O facto de ela me virar as costas não foi, felizmente, um obstáculo ao crescimento daquilo a que posso chamar um sentimento de estima que acabou por crescer entre nós. Depois de eu chegar a casa na companhia do pequeno Miles, foi com urgência que dela me aproximei, tão estupefacta me sentia ao saber que alguém se atrevera a ditar uma sentença de tal forma monstruosa a uma criança como aquela. Cheguei um pouco atrasada ao local onde devia encontrar-me com ele e, assim que o vi à minha espera, parado frente à porta da estalagem onde o cocheiro o deixara, senti-me invadida por um sentimento de pureza só comparável àquele que de mim se apoderara quando vi a irmã pela primeira vez. O garoto era incrivelmente bonito, e Mrs. Grose acertara em cheio: bastava vê-lo para sermos invadidos por uma ternura de tal forma apaixonada, que tudo o mais deixava de fazer qualquer sentido. Aquilo que de pronto conquistou o meu coraçáo foi algo de divino que não voltei a encontrar (pelo menos ao mesmo nível) em qualquer outra criança: como se tudo o que aquele ser sabia a respeito do mundo se resumisse a amor. Seria impensável que criatura alguma pudesse ser tão doce e inocente e possuir má reputação, dai que, ao regressar a Bly na companhia de Miles, não podia estar mais espantada — já para não dizer indignada — com o conteúdo daquela carta horrível, que eu mesma me encarregara de fechar numa das gavetas do meu quarto. Assim que pude trocar algumas palavras com Mrs. Grose, de pronto declarei que se tratava de uma coisa grotesca.

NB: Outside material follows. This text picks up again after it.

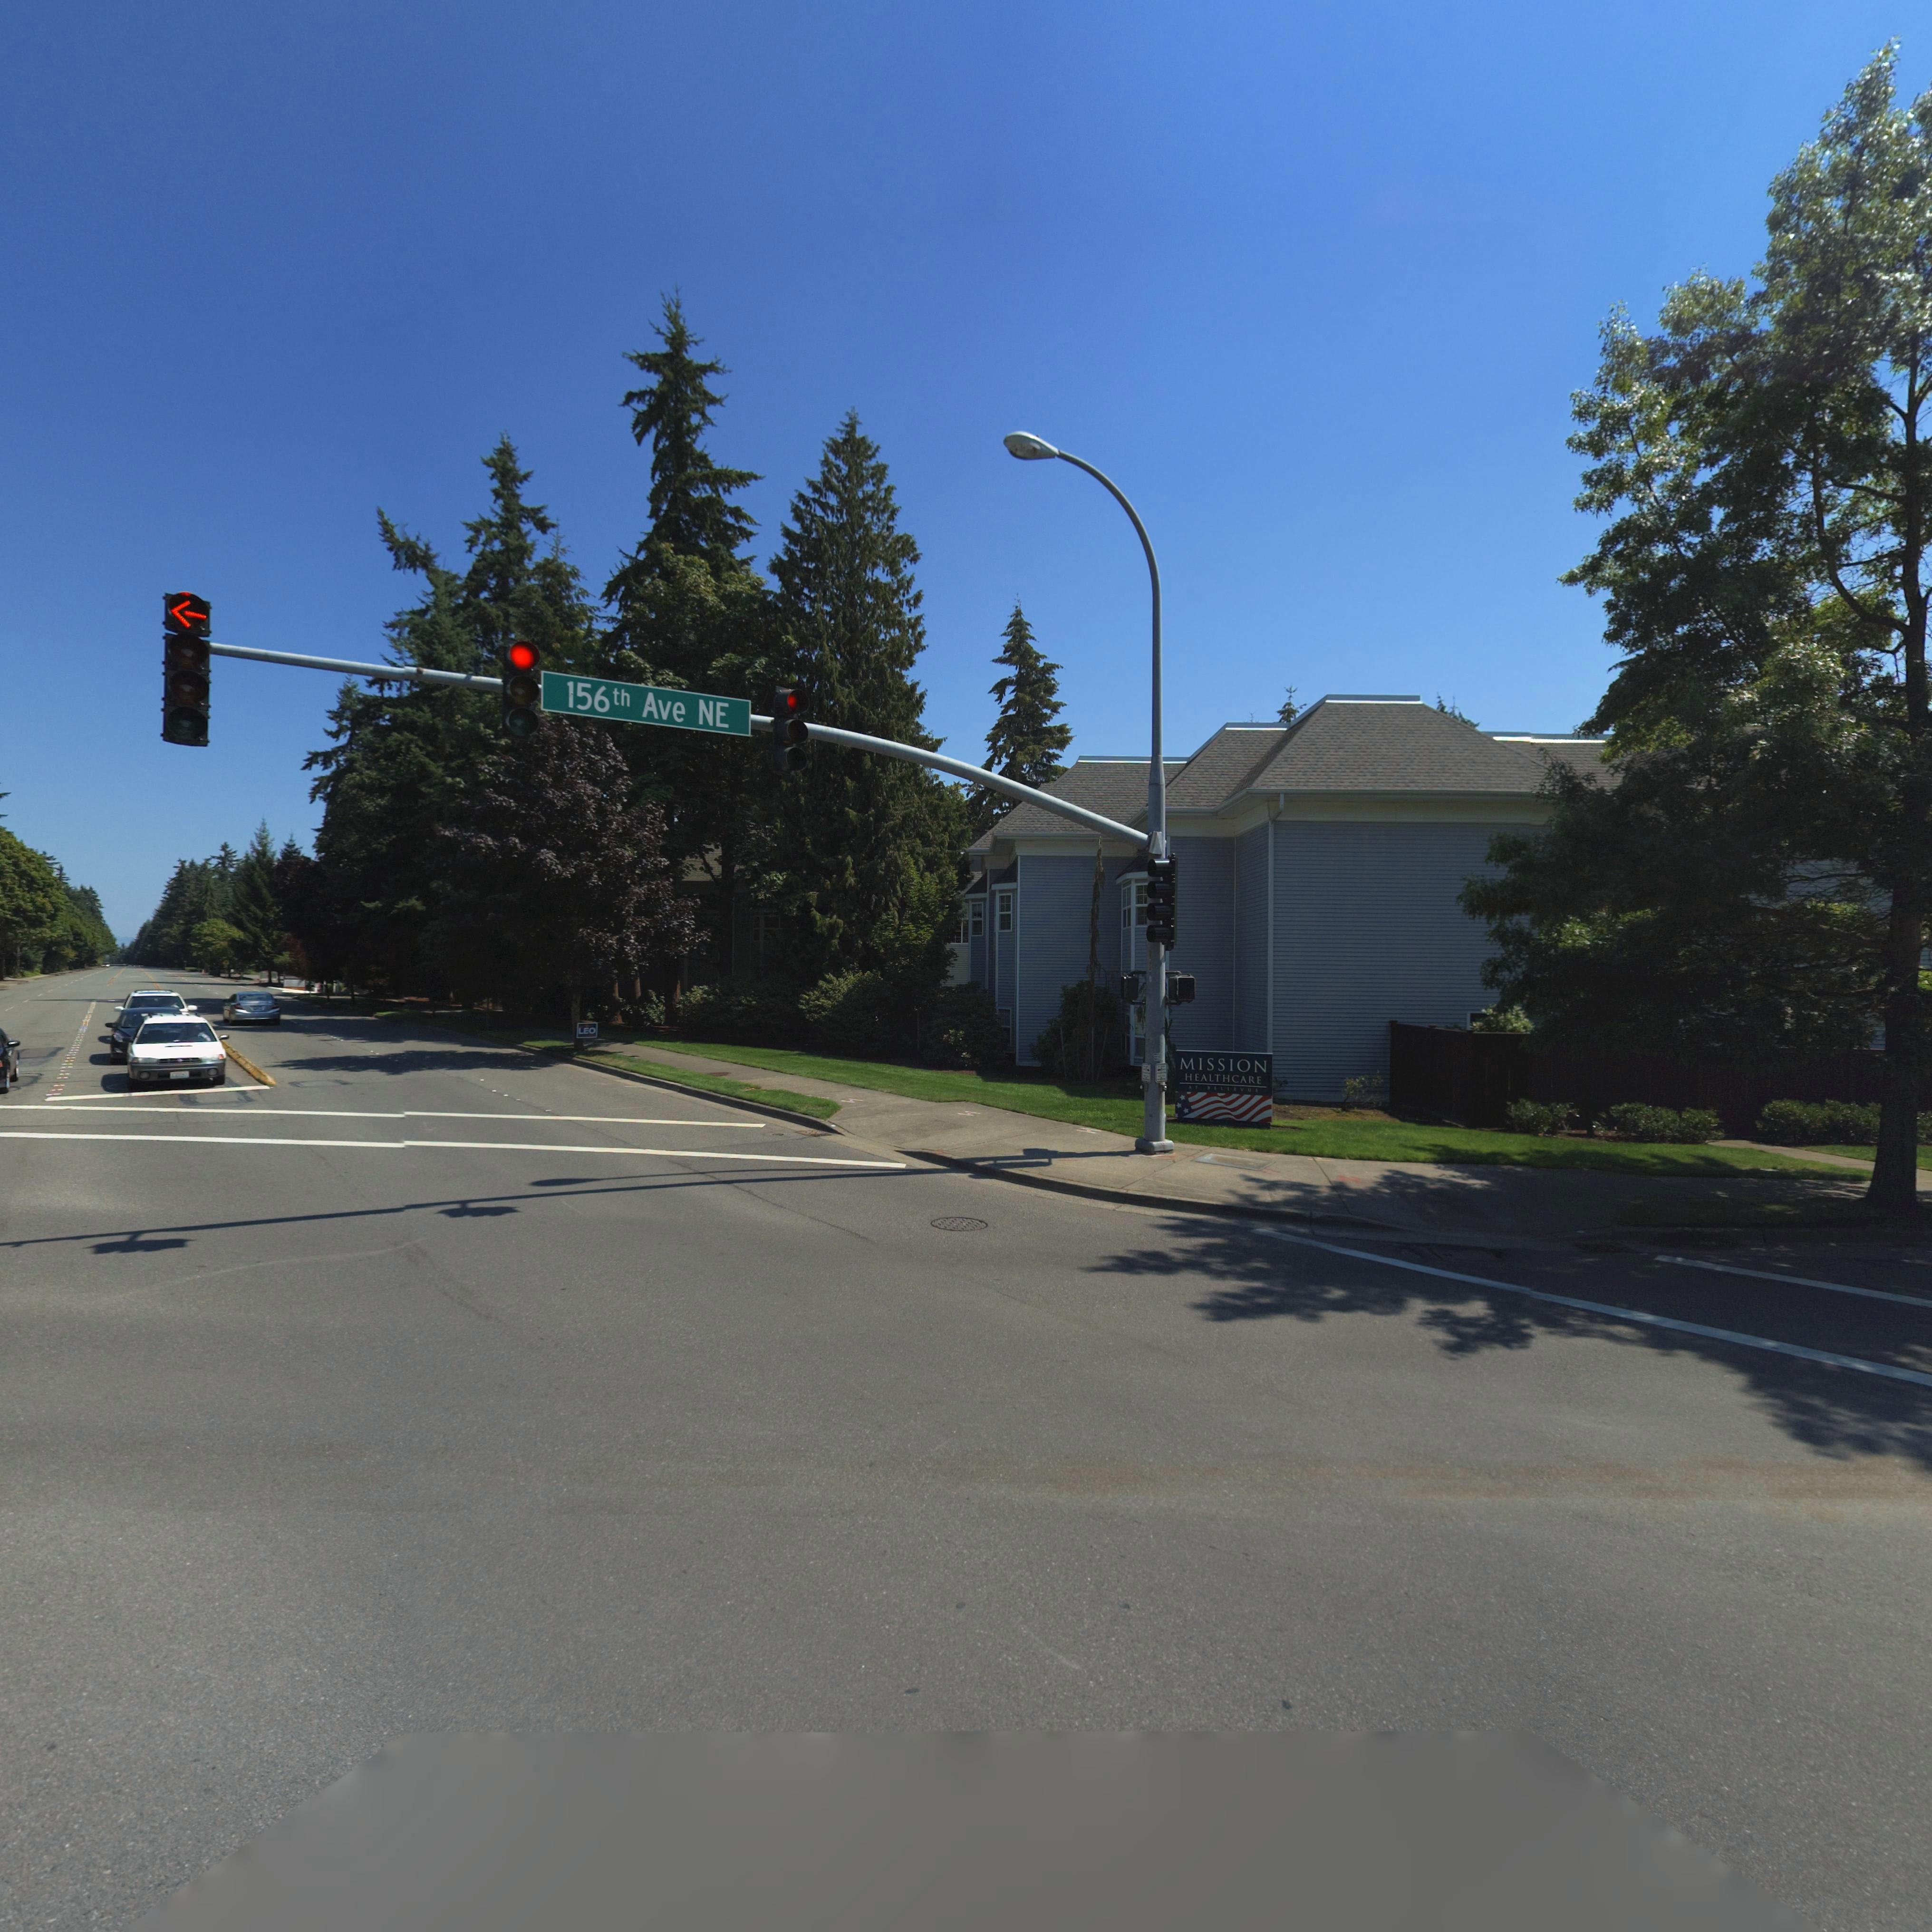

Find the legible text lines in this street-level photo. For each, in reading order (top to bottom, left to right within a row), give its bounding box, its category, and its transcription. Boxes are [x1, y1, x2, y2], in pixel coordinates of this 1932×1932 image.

Ela de imediato me compreendeu.
— Está a falar daquela acusação cruel...?
— E que não tem a menor consistência! Minha cara senhora, basta olhar para ele!
A mulher sorriu perante a minha pretensão de ter descoberto os encantos do garoto.
— Garanto-lhe, menina, que pouco mais faço para além de olhar para ele! Já agora, que vai dizer-lhes?—tratou ela de acrescentar quase no mesmo instante.